The key word that Gilman uses is 'fungus'. Dennotatively, the word fungus is “A eukaryotic single-celled or multi-nucleate organisms that live by decomposing and absorbing the organic material in which they grow, comprising the mushrooms, molds, mildews, smuts, rusts, and yeasts, and classified in the kingdom Fungi or, in some classification systems, in the division Fungi (Thallophyta) of the kingdom Plantae.” However, connotatively we get a much different meaning. Fungus is infectious. It lives and survives on dank, damp things, decomposing whatever is near it. With many fungi poisonous to humans, we also get a negative connotation towards fungus. 'Fungus' leaves us with a scathing view of the wallpaper. Imagine how it effects the woman as she interacts with it, rotting her brain and infecting her mental state. The wallpaper is ugly, and disturbing, giving the reader a dank and oppressed feeling when we interact with it. With this single word, Gilman portrays this complex and detailed emotion about the wallpaper, and with it one of postpartum depression. This oppressive, omnipotent feeling is one she wants us to carry about the experience that the narrator and she went through.
To further clarify the constant use of diction, there is a word in the last paragraph specially added to portray a certain emotion.

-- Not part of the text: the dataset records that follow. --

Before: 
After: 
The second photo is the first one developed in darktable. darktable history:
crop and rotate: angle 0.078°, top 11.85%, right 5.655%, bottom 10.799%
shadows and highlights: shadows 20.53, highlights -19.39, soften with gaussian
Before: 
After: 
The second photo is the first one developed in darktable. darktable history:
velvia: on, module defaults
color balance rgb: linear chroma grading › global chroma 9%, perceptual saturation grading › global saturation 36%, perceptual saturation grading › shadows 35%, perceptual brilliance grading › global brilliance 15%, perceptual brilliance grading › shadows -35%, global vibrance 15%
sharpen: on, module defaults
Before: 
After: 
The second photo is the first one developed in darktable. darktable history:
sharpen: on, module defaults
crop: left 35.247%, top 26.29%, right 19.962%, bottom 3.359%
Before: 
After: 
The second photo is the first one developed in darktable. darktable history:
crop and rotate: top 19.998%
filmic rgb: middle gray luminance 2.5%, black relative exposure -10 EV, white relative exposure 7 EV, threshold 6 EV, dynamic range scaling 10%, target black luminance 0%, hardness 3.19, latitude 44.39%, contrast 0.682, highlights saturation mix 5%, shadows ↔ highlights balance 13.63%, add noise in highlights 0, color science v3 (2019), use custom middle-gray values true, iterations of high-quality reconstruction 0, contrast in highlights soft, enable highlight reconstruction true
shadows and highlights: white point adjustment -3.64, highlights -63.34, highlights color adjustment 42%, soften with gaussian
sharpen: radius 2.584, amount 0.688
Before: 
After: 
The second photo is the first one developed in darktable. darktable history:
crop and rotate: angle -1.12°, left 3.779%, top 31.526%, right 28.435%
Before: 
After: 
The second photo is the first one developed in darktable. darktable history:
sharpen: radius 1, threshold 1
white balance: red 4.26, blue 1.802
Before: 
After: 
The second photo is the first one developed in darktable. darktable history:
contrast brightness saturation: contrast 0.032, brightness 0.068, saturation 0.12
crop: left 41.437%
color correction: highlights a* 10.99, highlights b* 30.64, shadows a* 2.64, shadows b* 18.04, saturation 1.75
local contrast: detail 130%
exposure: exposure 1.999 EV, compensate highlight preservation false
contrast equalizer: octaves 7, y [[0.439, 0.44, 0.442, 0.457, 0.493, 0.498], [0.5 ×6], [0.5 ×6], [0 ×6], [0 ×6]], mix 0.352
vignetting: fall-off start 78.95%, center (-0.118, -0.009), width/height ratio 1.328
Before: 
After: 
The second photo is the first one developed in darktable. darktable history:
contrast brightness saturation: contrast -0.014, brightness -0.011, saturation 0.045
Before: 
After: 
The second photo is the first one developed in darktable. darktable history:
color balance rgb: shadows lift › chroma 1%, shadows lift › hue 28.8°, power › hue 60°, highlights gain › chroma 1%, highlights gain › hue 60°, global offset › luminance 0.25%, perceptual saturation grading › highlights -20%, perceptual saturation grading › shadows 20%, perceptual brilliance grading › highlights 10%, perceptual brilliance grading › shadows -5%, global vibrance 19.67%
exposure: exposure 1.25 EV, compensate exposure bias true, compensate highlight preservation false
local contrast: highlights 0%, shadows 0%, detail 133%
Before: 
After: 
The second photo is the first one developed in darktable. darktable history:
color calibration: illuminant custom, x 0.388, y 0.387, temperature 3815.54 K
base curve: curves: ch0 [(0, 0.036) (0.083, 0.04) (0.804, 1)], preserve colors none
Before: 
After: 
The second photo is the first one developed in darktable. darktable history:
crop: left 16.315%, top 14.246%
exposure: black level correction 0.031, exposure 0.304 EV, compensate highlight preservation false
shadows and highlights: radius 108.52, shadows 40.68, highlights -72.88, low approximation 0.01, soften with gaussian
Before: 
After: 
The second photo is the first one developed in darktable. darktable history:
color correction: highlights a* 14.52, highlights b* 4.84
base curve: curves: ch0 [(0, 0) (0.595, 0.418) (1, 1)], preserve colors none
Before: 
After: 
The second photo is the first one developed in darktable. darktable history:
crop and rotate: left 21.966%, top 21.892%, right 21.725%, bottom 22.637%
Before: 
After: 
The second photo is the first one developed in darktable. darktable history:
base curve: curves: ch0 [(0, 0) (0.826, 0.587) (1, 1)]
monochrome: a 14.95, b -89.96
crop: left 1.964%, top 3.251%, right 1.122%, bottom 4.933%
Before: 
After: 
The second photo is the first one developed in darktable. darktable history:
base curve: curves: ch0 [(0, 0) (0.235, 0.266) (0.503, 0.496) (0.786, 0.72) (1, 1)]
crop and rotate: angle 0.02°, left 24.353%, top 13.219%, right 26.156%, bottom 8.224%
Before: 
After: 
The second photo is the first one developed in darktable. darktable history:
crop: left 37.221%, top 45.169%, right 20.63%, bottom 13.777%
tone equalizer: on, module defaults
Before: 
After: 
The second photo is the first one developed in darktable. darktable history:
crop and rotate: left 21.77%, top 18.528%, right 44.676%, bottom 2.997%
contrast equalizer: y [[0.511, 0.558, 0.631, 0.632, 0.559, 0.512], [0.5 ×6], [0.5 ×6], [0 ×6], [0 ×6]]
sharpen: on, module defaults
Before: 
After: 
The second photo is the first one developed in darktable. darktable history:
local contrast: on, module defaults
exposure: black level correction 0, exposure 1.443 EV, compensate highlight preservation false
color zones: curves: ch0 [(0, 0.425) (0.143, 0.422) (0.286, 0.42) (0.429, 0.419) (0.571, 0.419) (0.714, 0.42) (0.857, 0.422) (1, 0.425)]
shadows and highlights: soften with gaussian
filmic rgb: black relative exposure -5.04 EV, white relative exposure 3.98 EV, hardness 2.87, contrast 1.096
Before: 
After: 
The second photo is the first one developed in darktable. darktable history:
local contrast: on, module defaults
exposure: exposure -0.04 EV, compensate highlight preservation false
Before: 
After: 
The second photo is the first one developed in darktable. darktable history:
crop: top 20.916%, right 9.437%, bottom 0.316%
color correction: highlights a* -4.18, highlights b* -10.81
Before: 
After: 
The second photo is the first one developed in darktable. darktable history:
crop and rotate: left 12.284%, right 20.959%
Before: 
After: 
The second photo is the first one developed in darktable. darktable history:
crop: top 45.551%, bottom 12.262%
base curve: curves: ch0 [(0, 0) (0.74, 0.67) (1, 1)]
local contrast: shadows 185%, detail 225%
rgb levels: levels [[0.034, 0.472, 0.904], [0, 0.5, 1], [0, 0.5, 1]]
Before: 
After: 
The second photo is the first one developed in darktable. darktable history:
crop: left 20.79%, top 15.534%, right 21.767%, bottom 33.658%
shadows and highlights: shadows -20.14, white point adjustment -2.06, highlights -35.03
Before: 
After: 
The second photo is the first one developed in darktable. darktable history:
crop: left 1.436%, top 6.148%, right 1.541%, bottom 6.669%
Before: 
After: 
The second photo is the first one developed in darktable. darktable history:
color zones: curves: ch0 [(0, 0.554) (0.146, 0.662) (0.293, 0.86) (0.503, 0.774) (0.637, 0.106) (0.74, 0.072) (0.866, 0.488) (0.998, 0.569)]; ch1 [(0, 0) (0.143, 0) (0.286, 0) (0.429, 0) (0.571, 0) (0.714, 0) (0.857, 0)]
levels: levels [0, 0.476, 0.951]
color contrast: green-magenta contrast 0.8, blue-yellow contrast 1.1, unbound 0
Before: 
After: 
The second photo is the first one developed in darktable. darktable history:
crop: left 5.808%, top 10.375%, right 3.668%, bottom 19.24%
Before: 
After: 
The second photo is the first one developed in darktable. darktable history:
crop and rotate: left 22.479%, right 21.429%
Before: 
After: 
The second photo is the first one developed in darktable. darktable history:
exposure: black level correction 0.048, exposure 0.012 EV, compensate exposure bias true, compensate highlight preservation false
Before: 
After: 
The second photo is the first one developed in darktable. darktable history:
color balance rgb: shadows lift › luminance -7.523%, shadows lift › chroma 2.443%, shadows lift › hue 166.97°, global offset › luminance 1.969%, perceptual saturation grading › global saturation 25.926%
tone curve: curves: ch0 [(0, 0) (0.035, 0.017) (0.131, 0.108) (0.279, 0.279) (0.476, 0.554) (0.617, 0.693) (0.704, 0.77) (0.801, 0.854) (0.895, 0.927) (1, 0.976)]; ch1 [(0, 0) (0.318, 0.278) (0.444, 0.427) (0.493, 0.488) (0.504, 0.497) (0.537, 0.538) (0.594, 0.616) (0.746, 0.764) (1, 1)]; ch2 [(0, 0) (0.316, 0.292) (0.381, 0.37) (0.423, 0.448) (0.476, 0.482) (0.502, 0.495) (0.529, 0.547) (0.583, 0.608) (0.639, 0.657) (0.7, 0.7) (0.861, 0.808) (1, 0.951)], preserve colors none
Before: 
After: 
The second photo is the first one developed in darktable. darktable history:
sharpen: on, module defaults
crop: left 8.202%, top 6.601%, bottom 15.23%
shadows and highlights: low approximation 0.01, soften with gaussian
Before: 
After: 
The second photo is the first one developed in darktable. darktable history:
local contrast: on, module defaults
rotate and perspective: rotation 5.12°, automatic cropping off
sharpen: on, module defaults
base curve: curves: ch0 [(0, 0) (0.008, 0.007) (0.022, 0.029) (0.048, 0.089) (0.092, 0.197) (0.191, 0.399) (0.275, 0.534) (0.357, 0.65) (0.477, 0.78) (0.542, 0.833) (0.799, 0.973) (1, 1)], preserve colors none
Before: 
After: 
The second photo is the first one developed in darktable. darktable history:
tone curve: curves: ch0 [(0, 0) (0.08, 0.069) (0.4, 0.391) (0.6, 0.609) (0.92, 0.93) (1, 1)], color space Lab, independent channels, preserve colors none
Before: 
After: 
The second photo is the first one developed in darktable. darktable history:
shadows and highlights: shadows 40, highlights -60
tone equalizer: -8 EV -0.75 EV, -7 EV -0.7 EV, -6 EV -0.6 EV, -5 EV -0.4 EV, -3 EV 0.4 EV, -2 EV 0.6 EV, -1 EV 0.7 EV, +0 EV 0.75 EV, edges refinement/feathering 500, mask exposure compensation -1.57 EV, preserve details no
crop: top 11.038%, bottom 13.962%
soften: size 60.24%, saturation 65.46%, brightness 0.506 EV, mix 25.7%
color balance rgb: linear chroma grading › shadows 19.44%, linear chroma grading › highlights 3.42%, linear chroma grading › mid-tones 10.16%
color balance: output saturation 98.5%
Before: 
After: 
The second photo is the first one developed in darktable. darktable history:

“'Fungus' leaves us with a scathing view of the wallpaper.”
The word scathing changes how this sentence feels. Although its definition: “bitterly severe, as a remark; harmful, injurious, or searing” can be denotatively imitated with words like 'nasty', 'bad', 'severe', or 'cold', they don't bear the same weight as scathing does. Connotatively, it is much harsher, and almost violent. It brings forth feelings of hate and anger, almost vengeance. This was the meaning scathing was meant to put across: mean and cruel, because Gilman's explanation of the wallpaper is very similar. Without the word scathing, the meaning wouldn't have come across the same way, and the narrator's interaction of the wallpaper could have been interpreted differently.